En Australie, le rhombe n’est pas un accessoire ; c’est un instrument juridique en son. Lors des complexes bora/kuringal il appelle, interdit et révèle — son « voix » vrombissante est indexée à l’autorité ancestrale (par ex. Daramulun chez les Yuin/Kamilaroi), avec des tabous stricts interdisant aux femmes et aux enfants de voir l’objet Howitt 1904. Cela s’inscrit dans l’ontologie plus large que Stanner a appelée le Dreaming : un régime où l’action ancestrale ancre le pays, la parenté et la procédure correcte — « everywhen », et non simplement « il était une fois » Stanner 2014.

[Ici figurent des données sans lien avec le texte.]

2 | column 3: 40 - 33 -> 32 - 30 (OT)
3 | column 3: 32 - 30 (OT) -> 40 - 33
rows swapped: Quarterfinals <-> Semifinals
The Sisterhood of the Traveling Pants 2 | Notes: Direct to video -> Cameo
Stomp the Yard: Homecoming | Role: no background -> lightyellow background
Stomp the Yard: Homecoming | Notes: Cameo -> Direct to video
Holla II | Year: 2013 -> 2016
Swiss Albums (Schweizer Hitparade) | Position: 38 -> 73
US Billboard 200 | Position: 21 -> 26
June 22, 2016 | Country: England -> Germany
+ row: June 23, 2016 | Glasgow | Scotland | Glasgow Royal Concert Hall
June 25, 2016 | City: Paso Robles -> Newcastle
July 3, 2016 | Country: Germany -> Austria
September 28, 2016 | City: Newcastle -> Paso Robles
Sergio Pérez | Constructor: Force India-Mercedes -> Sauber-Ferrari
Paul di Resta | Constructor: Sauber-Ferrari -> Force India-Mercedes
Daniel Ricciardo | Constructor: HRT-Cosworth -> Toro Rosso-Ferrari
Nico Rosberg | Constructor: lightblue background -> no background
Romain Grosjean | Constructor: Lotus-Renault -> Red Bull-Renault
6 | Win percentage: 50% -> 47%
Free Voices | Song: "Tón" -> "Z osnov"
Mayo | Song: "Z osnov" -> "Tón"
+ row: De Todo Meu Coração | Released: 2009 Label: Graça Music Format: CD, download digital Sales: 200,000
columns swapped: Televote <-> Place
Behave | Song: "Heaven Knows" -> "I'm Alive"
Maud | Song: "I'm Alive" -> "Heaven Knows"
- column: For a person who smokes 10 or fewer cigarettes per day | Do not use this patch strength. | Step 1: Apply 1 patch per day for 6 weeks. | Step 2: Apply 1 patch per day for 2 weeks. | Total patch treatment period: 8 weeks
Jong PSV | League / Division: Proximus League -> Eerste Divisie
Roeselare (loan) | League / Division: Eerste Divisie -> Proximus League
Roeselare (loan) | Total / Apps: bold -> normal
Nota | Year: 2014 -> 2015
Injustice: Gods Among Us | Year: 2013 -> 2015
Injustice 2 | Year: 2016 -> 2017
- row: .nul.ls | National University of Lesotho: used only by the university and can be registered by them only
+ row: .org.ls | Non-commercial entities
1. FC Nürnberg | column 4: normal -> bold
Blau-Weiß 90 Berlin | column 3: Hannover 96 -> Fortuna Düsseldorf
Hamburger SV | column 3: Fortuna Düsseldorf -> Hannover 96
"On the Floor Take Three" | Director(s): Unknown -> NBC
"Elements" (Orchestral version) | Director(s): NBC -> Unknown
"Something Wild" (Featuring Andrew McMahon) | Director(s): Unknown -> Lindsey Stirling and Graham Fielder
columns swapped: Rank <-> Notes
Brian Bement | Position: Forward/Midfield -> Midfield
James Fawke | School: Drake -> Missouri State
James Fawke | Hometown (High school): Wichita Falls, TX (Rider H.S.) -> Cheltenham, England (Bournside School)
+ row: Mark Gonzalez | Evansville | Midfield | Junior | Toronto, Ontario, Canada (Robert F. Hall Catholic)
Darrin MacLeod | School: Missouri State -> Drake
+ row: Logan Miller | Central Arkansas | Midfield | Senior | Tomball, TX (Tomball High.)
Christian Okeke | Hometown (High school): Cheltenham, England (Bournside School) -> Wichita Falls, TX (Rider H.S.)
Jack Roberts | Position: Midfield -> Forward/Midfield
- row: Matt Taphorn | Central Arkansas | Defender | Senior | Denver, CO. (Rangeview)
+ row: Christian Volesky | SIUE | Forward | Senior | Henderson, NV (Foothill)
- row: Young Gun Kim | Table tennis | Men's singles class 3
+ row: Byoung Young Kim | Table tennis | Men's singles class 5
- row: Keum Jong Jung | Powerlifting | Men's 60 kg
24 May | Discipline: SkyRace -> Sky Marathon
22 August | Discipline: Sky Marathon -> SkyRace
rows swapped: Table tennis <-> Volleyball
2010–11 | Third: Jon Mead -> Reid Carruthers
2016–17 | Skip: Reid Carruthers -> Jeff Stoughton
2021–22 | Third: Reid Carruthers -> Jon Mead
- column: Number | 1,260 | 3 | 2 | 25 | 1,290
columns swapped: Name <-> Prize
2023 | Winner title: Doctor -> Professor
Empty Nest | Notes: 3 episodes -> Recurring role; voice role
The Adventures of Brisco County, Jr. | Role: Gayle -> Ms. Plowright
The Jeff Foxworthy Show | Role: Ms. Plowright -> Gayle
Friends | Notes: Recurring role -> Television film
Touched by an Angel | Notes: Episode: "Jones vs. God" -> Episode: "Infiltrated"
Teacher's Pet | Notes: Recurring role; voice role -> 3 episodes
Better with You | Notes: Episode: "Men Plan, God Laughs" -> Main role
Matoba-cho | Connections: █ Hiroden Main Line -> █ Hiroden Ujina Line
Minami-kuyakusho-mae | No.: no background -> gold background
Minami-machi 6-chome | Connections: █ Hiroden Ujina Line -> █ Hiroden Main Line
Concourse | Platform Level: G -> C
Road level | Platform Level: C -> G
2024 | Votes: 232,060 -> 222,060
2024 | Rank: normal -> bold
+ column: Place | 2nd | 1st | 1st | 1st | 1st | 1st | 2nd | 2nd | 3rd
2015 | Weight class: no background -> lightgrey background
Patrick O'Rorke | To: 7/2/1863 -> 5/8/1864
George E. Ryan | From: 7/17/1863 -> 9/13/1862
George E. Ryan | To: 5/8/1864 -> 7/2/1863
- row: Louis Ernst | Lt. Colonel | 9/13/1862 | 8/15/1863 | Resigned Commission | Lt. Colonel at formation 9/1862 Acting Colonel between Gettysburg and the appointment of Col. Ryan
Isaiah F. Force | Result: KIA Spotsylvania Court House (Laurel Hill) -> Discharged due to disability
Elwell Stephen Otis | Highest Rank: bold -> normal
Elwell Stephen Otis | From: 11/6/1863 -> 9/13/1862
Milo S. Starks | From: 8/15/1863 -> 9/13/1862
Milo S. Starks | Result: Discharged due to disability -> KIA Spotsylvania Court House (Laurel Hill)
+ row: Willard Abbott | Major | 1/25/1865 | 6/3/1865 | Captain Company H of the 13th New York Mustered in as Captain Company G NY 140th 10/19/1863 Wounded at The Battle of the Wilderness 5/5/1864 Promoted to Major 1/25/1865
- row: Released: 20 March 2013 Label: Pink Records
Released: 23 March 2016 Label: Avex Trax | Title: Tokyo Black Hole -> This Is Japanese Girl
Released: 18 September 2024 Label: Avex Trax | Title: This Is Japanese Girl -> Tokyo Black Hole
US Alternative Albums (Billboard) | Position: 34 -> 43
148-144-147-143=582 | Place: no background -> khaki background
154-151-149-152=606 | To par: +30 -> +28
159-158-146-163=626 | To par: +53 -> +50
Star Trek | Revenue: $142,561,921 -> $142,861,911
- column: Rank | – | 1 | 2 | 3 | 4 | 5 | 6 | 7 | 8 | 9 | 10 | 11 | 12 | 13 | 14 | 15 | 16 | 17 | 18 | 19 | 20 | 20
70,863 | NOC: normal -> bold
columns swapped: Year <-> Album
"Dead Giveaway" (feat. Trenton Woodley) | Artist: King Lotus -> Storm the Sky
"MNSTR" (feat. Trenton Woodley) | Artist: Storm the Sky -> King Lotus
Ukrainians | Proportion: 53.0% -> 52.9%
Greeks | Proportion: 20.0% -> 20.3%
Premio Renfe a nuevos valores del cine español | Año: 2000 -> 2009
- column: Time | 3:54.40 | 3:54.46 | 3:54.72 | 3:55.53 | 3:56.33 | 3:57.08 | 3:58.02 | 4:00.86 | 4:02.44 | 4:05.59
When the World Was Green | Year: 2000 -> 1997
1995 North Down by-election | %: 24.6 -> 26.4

Les monographies classiques (Spencer & Gillen ; Howitt) documentent le rôle du rhombe dans l’initiation, la transmission de messages, la météorologie/« voix du tonnerre », et dans la divulgation du savoir masculin aux novices sous peine de mort en cas de transgression — traits qui compteront plus bas lorsque nous regarderons vers le nord, au‑delà du détroit de Torres Howitt 1904.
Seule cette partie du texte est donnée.